*What to work on*.
1. In the Musial tribute, what did fans gathered at Busch Stadium do as Stan's limo pulled away?
2. Which things does the Musial tribute say Musial would bring as he brought everyone together? Name all of them.

*Study text*.
I didn't envy Stan's relatives when the had to follow Costas. But they did a remarkable job, too. And it was great to meet Musial's blood family (as opposed to his baseball family) to give us all an idea of what his life was life away from ballplayers and Busch Stadium.
It was very sad to feel that the world is a worse place without Musial in it. But it was also very happy to realize that he lived his life to the fullest. And it almost was too much to take when Stan's son in law talked about how he believes that Stan's back to being a dark-haired, 20-year-old in all his glory somewhere in the great beyond with his buddies that passed on before him.
The moment when fans gathered at Busch Stadium cheered as Stan's limo pulled away was something that couldn't have happened anywhere else. Who cheers at a funeral -- much less breaks into a chorus of Take Me Out to the Ballgame? But what could have been more appropriate for the life of the baseball party?
As I watched Stan the Man age over the years I thought, with a lot of dread, about the inevitability that some day he would be gone. But I never imagined the fellowship, hope and joy that Musial would bring as he brought us all together on a seemingly impossible scale.
Stan the Man, you hit it out of the park one last time. I know I'm going to miss you in the coming days. But today you're fingerprints were all over St. Louis. And I hope they never fade.

*Available data*.
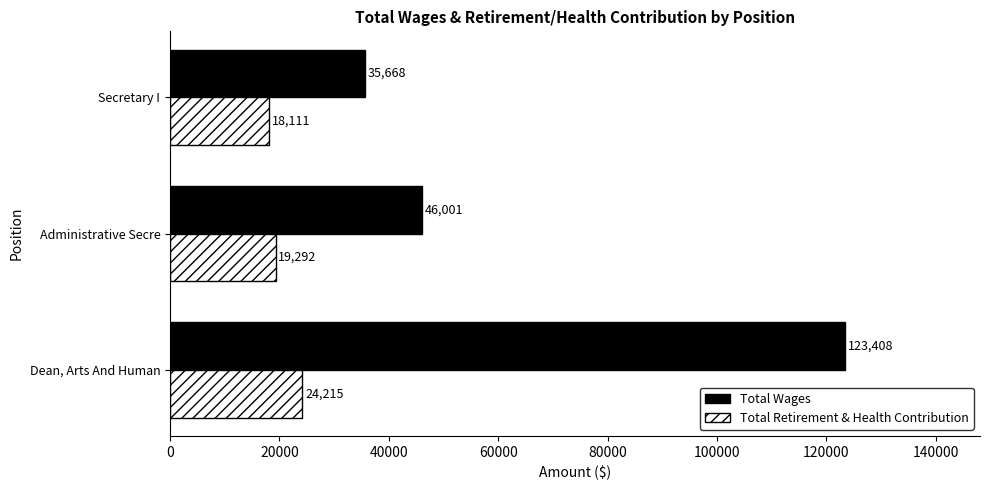

How many values in the Total Wages series are below 46001?

1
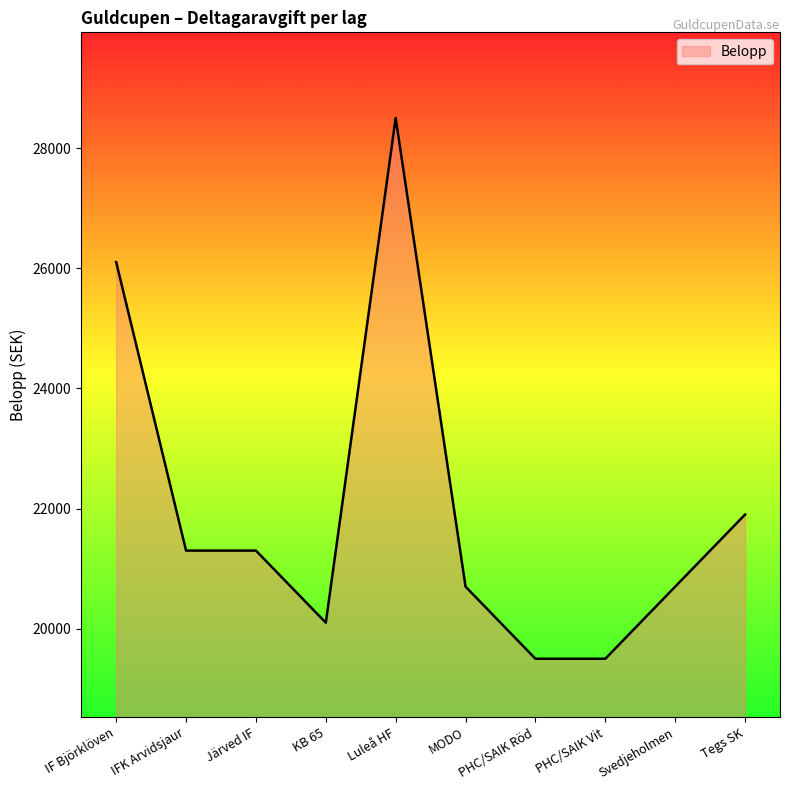

What is the difference between the maximum and minimum values?

9000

*Solutions to the tasks*.
1. They cheered.

2. Fellowship, hope, and joy.